Over the course of the Meadow Connections weekend 2017, we collected people's memories of hay time from near and far. It was lovely to hear what experiences people had had both recent and in the past as adults and as children...

Childhood memories during the early 1950s

Being trusted to load the hay onto the hay wagon all on my own and it staying on whilst being driven back to the barn over humps and bumps and on sloping ground

The fabulous smell of new mown hay

Working so very hard when rain was forecast to get the hay into the barn well into dark. Helping, when our hay was all made, next door who still used the cart horse called Peter. I loved to lead him round the field.

Pet hates... having to give up my large rake when a big beefy farm labourer joined us and then having to use a half size one.


Frances, on a Lancashire Hill Farm near Burnley

Hay Making at Valehead Farm, Kinver 2012-2014

From reading the displays, doing some scything and hearing stories of people making hay before mechanisation, I understand that my experiences of making hay are probably quite 'soft'!

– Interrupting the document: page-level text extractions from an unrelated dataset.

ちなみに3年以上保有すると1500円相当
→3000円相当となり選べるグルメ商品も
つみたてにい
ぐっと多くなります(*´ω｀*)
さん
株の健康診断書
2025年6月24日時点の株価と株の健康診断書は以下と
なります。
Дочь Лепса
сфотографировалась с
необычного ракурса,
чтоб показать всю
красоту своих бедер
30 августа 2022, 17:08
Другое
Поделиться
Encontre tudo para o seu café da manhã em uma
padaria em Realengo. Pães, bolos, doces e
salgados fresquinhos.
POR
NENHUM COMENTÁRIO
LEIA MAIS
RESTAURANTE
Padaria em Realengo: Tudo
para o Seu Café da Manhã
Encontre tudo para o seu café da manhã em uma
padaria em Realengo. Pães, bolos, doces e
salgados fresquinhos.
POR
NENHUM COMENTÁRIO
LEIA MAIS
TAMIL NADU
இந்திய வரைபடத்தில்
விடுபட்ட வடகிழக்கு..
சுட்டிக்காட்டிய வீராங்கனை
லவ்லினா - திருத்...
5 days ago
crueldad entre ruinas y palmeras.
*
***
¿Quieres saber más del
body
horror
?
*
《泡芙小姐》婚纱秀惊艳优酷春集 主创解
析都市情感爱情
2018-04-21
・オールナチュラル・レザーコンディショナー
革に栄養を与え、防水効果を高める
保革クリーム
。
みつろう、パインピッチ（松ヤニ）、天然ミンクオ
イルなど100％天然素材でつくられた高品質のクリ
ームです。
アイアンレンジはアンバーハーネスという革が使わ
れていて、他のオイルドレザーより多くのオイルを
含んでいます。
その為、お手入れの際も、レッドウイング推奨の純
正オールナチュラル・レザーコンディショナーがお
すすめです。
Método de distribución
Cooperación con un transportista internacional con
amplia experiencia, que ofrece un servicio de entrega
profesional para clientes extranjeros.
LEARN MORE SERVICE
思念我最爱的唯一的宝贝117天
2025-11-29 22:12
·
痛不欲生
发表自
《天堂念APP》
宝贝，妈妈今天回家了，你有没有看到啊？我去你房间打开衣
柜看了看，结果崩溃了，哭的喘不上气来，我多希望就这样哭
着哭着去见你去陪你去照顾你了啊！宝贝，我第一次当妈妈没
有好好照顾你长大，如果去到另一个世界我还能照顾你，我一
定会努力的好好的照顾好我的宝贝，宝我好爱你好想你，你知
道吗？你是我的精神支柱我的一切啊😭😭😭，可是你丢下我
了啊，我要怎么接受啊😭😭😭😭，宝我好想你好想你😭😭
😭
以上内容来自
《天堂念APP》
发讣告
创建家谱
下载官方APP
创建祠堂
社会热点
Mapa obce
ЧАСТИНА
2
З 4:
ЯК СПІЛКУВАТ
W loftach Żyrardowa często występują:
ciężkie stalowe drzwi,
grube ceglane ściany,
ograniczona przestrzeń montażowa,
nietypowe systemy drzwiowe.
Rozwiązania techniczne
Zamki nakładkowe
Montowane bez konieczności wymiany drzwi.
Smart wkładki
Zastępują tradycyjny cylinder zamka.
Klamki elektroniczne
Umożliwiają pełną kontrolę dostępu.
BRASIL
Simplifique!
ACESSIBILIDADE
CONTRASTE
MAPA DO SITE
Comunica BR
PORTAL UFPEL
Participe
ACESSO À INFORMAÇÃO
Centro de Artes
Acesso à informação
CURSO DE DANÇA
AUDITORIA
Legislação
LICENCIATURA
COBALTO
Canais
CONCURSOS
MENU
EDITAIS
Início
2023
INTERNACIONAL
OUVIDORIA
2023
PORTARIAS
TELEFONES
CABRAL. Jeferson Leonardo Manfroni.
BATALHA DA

We made meadow hay on around 20 acres, using a tractor with drum mowers, tedder, acrobat for rowing up and a small baler. I remember the long debates over the weather forecast - shall we cut? The set-up of the me=achiness, repair and maintenance, the final decision to go for it, the butterflies and insects flying up all around us as the mower goes through. The rising at dawn to turn the hay - tedder throwing it around. The planning of where to row up to allow for efficient baling - also to protect the hay overnight from dew or when rain looked like coming in.

Then baling days! Long, long days, all hands on deck... Raking the windrows neat, tidying the ends... kids, friends and family visiting, all raking. Baler moving through, chomping up the hay and plopping out neat bales. Car and trailer in the heat moving slowly around while we stack the bales high - way higher than I can throw them - I got the job of standing on the top and stacking (the one time in my farm training that being a slight female meant I couldn't do the job the guys could).

Into the barn and another round of bale throwing - stacking the beautiful smelling bales into a mountain - checking it's safe and sturdy and not going to fall. Lifting awkward bales to squeeze another into place beside them.

Racing the light to finish the field before total dark, then piling into the pick-up to get to the kebab shop before it closed at midnight. Beer never tasted so good. Then deep, deep sleep and start again!

Exhausted, itchy, sunburnt, blistered and totally happy. I loved haymaking!

I hope to start again sometime soon - with my scythe!


Haymaking in the 1970s

I loved this time of year, hot sunny days, riding on the trailer piled high with bales. Rolling the bales into heaps to be collected. Stacking the bales in the barn, the lovely smell but oh so scratchy on bare arms!

Lots of helpers turned up but few stayed, too much like work for townies!

Huge suppers with the farm's produce and lots of tea and chat.

Late night, being dragged home as I didn't want to leave. Great memories and I wouldn't swap it for anything.

Long may hay meadows thrive!


Haymaking at Kilnsey late 1950s

Memory suggests that it was always sunny.

The grey Ferguson tractor was used for cutting but the transfer from the field to barn was by horse drawn trailer, great fun for us youngsters - then pitchforking the hay into the hay lofts. Sandwiches and a bottle of beer for lunch.

Not sure how much help we were but it was great fun.


Hay making at Wimpole

1995 when I first started to work for the National Trust at Wimpole, hay making was with the small balers, the grass had no flowers so to speak. Later, around 2010, the farm geared up, tractors became bigger, mowers 3 metres wide times two on a 180 horse power Claas. The little meadows were left to become infested with creeping thistle. In the meantime I and the countryside team collected wildflower seed from the local verges and spread them in the unused meadows, 4-6 acres in size. Time began to heal these small meadows, flower rich herbs ousting out the creeping thistle, knapweed seemingly the best. Yellow rattle was also added and after 15 years these small meadows are mowed with scythes and the flower rich mown hay spread on other large meadows. Now the Wimpole estate abounds with wildflowers but the farm still manages to farm in the modern way too.


Hay making at Sprint Mill, Cumbria

Making hay is a time of rhythms and patterns. Early mornings of scything the orchard while everything is quiet and cool then the regular spreading and turning of the grass to make hay. I love methodically turning the grass into rows and the way they catch the evening light. Each day is quiet working with scythe, rake and fork until there's a danger of rain when our friends and neighbours rushed to come and help cock up to protect the crop.

I've made hay in France, Czech Republic, Transylvania as well as in fields across the UK. Each time is special in its own way.